WHAT NEEDS TO BE DONE
Pick out each line of the data below that contains the word "lowest", and copy those lines.

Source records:
===

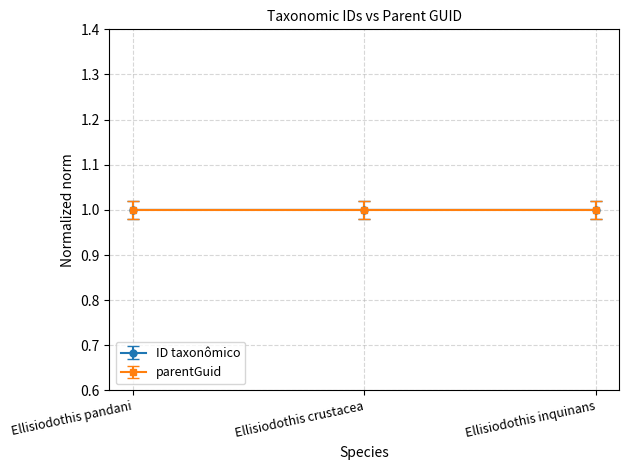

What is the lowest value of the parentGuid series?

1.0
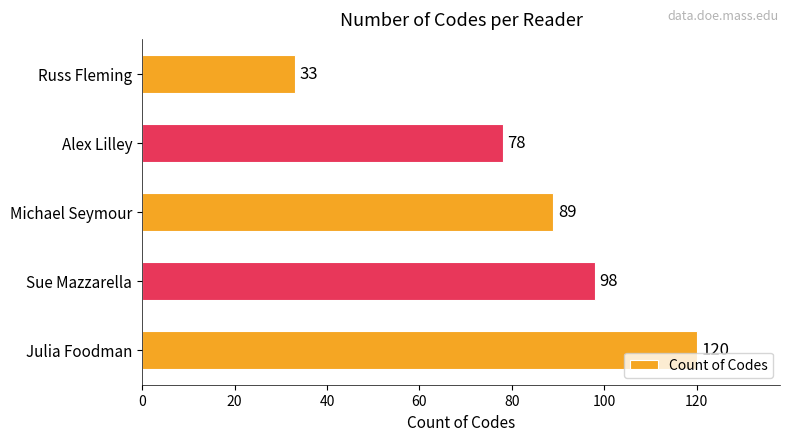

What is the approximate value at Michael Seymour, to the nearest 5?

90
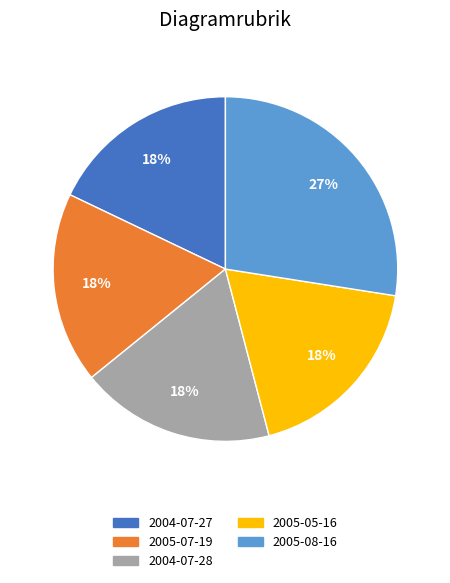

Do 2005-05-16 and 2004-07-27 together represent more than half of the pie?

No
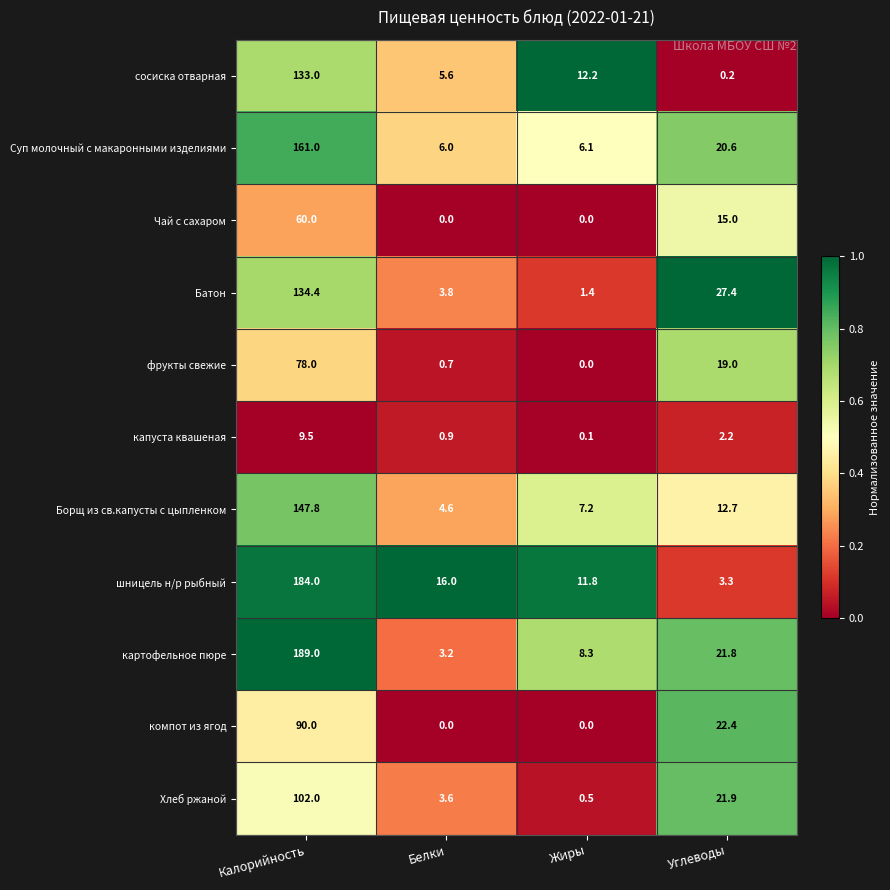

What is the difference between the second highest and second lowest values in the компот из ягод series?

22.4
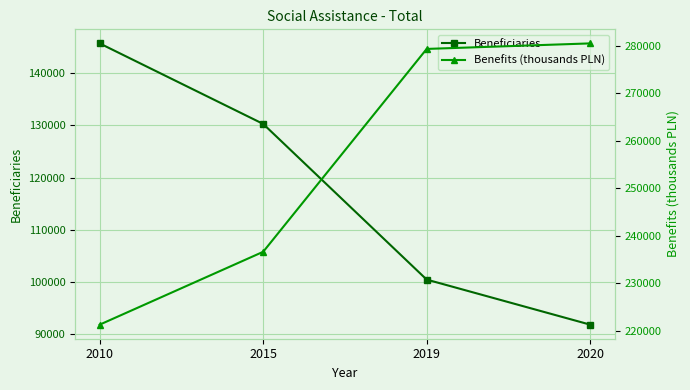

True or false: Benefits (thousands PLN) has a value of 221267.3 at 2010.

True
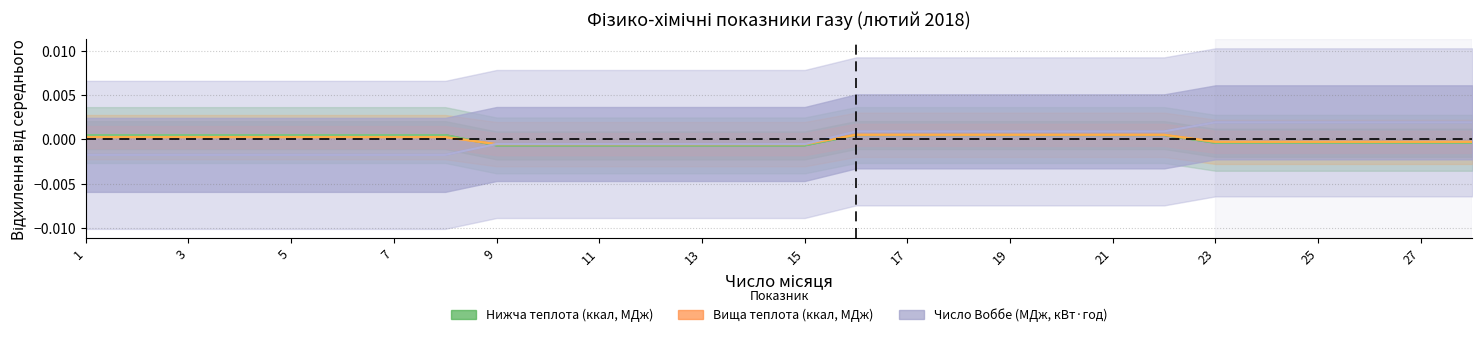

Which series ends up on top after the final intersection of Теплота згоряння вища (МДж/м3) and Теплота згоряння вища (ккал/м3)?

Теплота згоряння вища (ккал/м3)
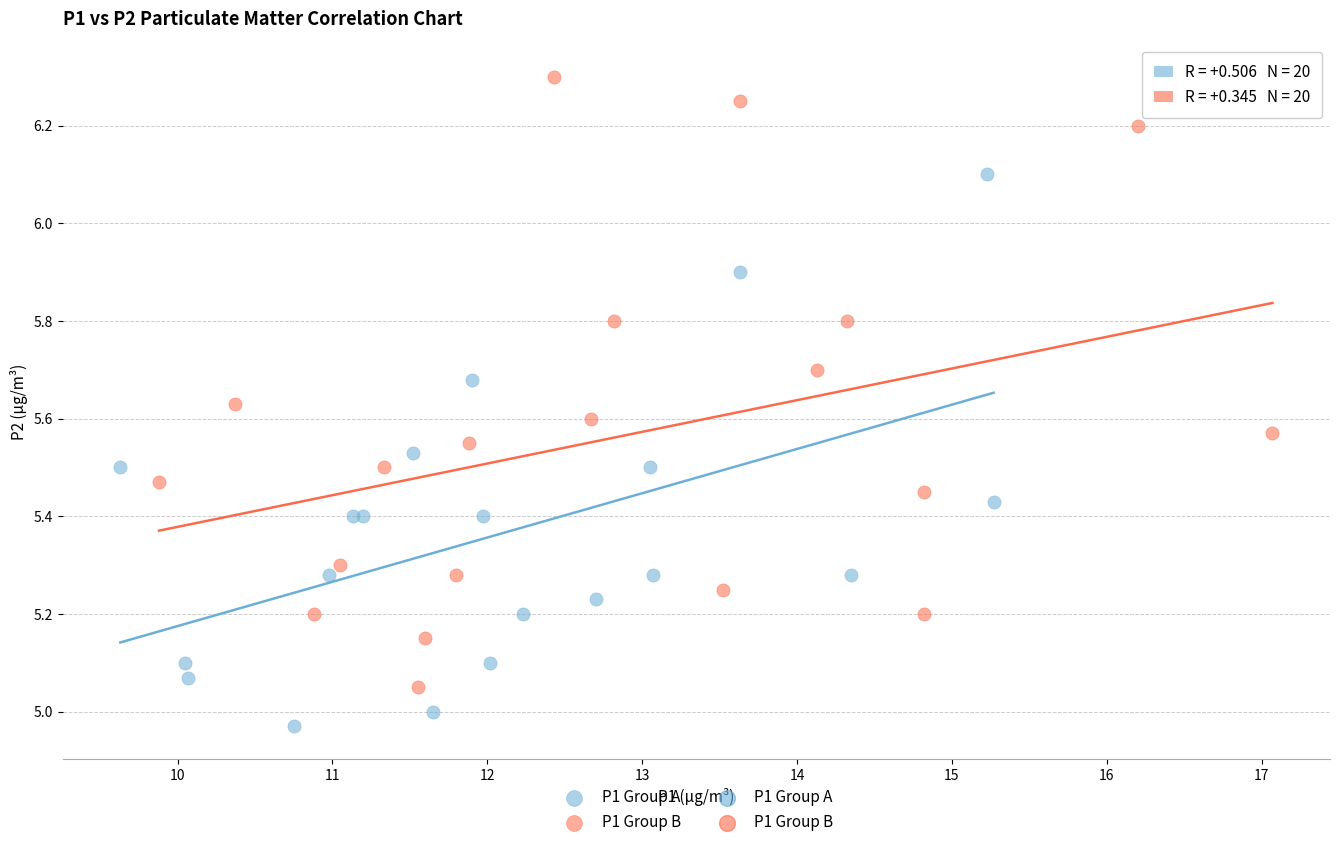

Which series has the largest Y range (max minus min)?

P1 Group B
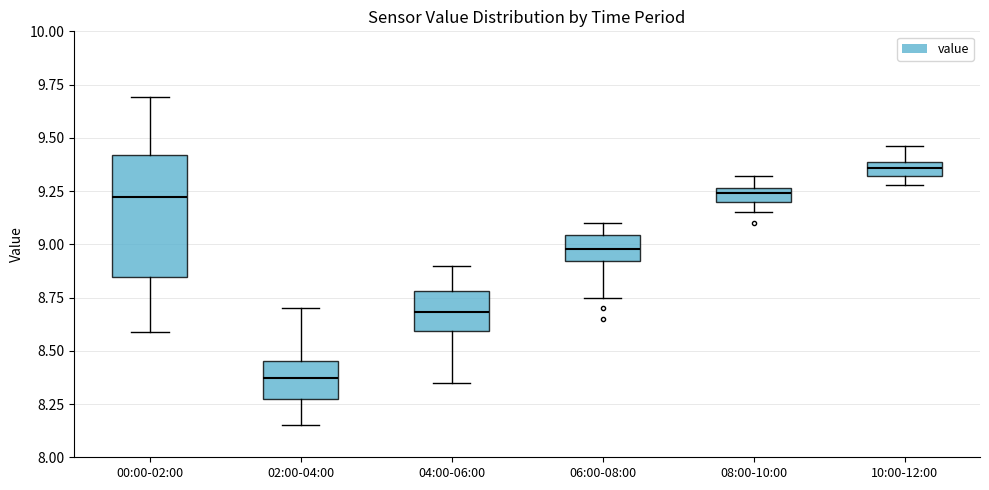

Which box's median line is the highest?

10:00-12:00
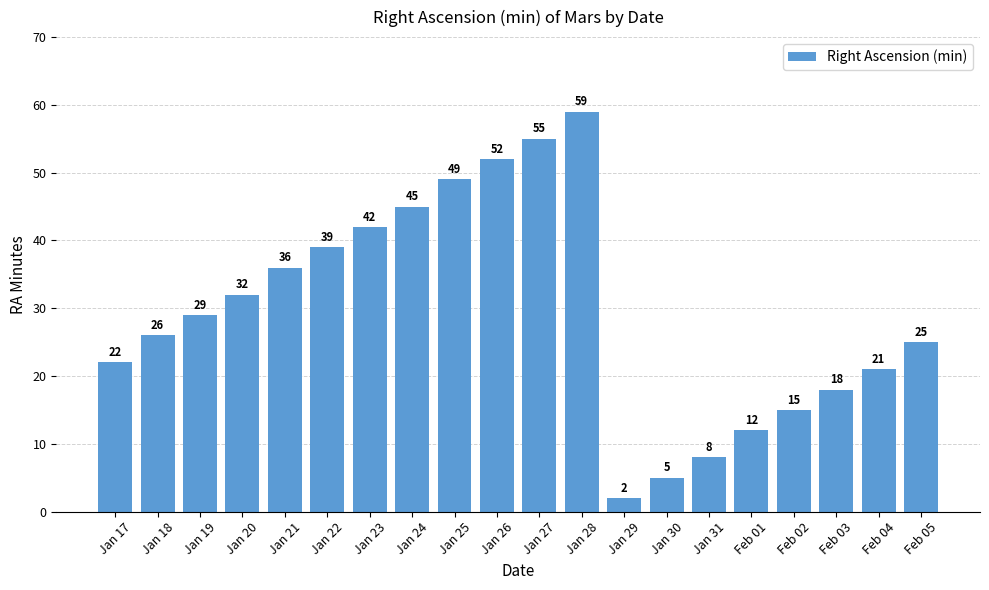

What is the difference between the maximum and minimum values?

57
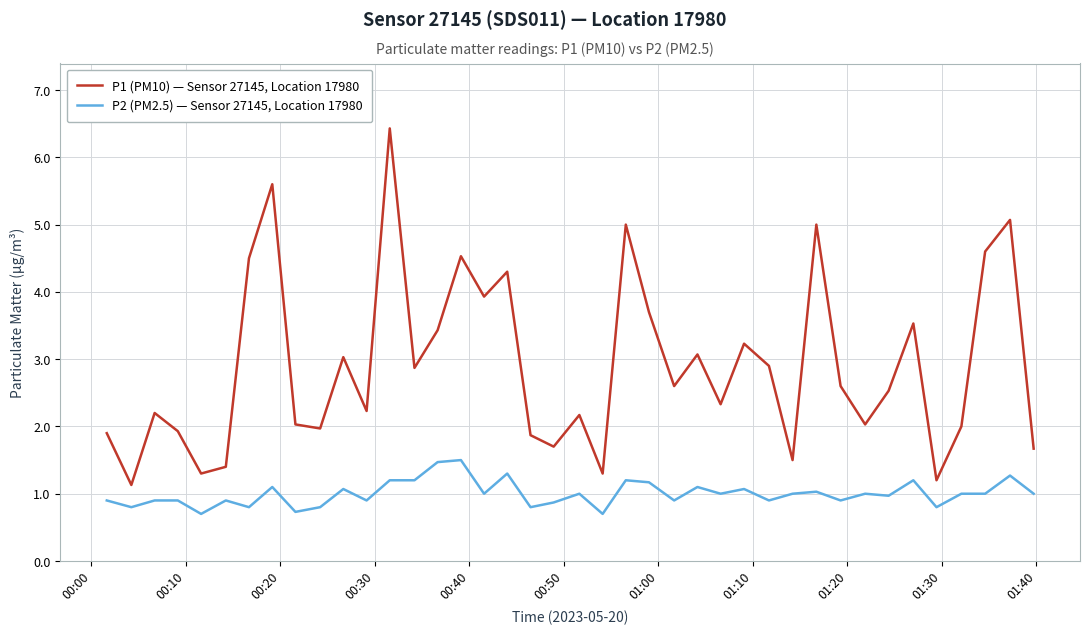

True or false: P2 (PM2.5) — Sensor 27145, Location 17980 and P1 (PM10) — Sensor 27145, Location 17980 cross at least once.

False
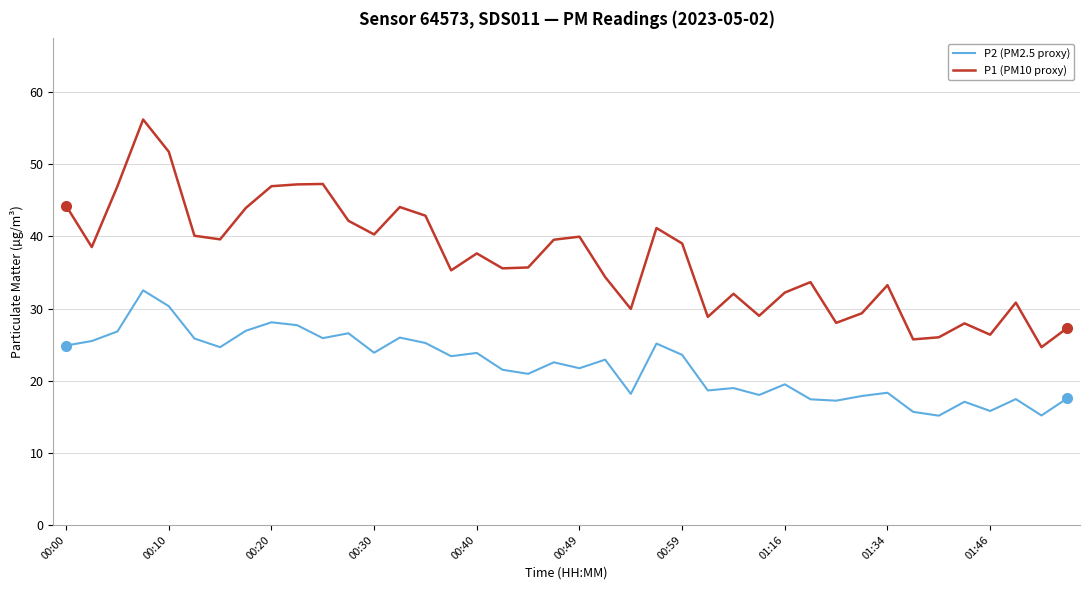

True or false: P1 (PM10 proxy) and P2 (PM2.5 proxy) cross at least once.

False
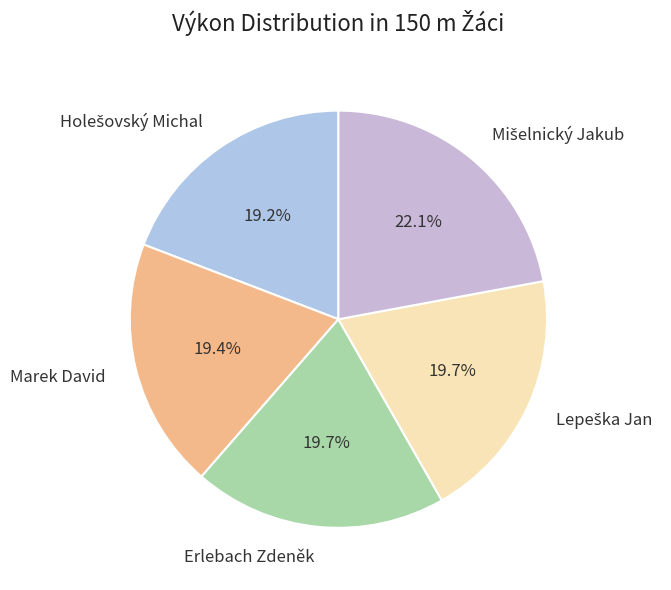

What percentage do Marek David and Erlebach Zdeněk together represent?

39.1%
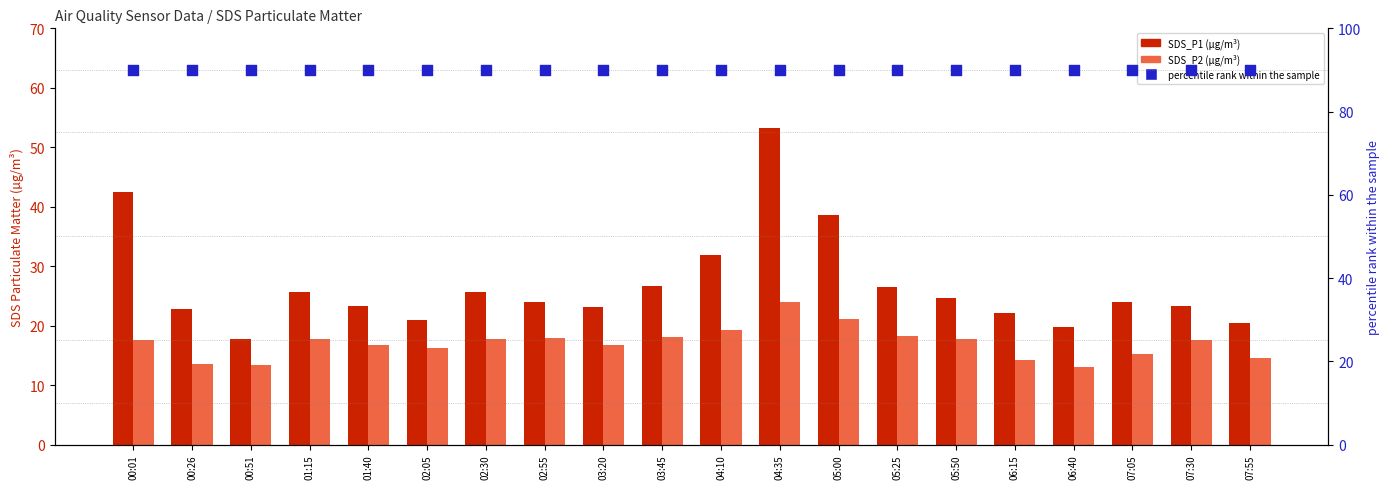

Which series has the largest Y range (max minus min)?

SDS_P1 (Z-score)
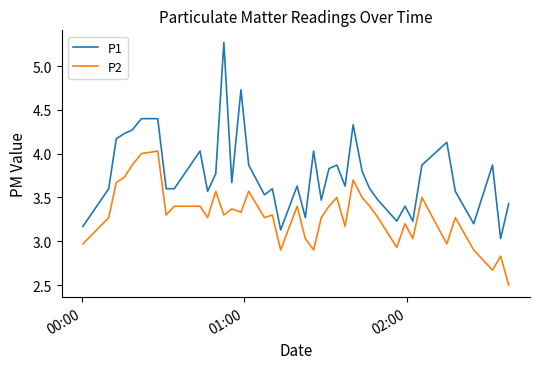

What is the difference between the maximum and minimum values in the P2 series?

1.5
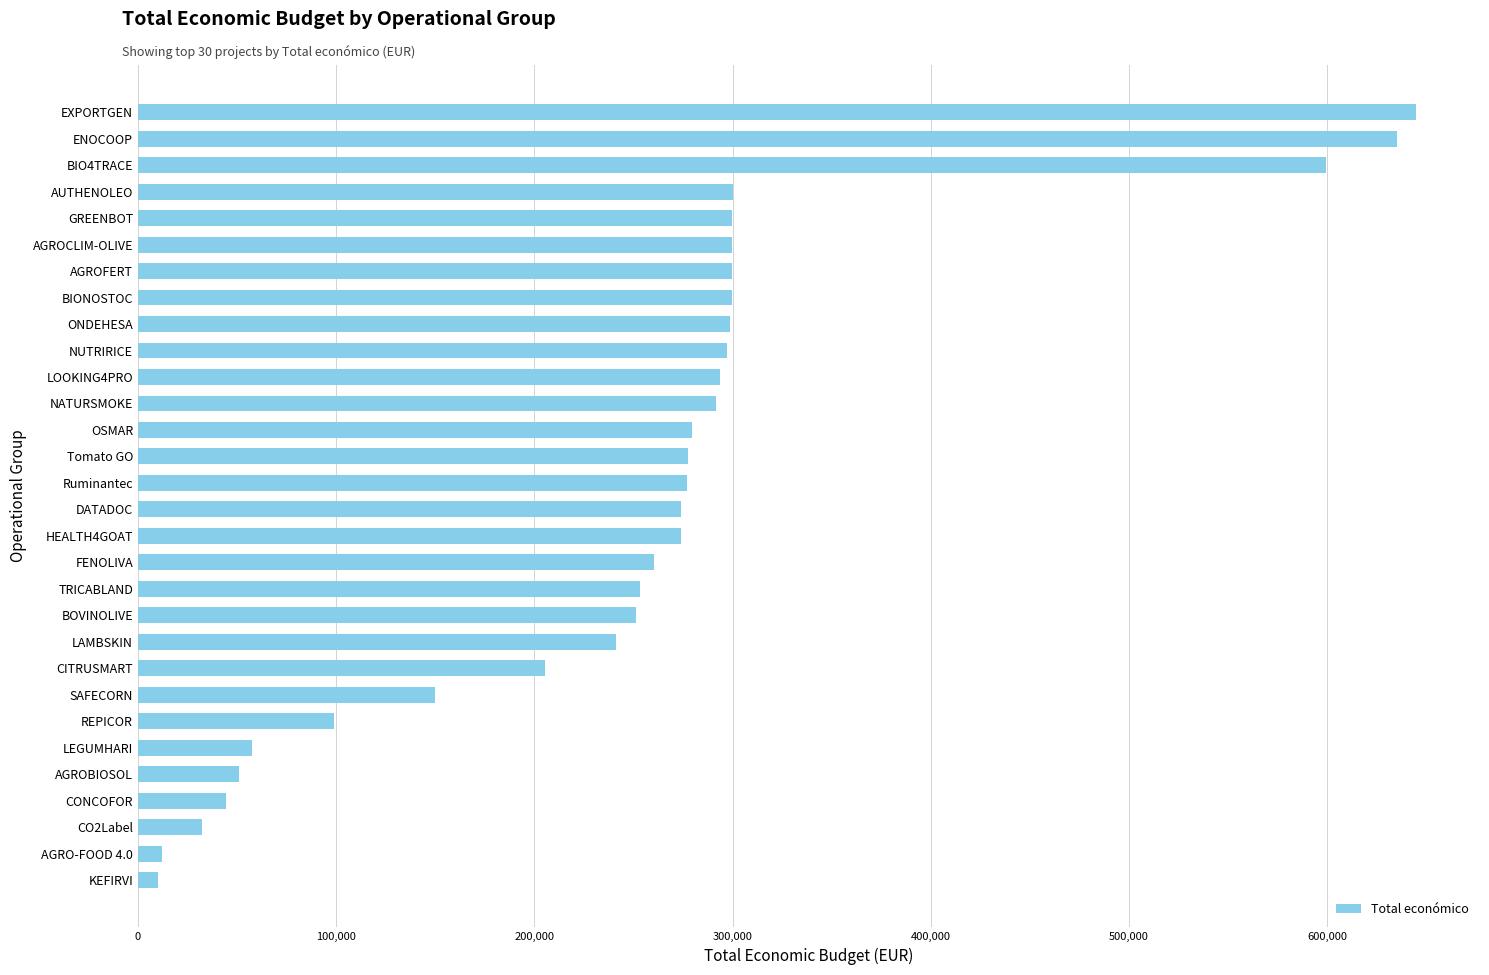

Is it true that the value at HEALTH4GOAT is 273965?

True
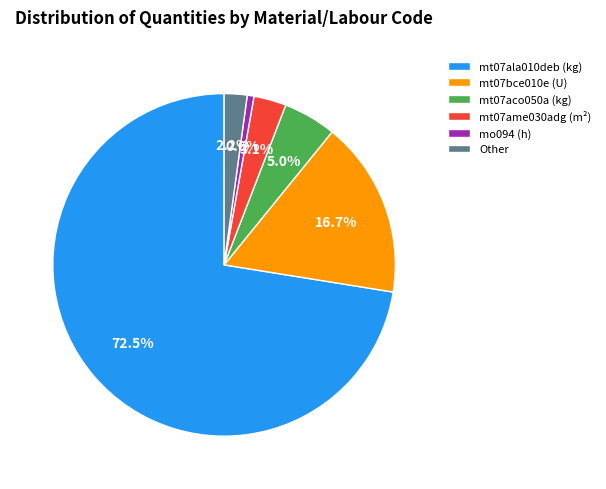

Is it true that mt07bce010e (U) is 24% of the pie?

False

===

OUTPUT FOR THIS TASK
What is the lowest value of the parentGuid series?
What is the difference between the second highest and second lowest values in the компот из ягод series?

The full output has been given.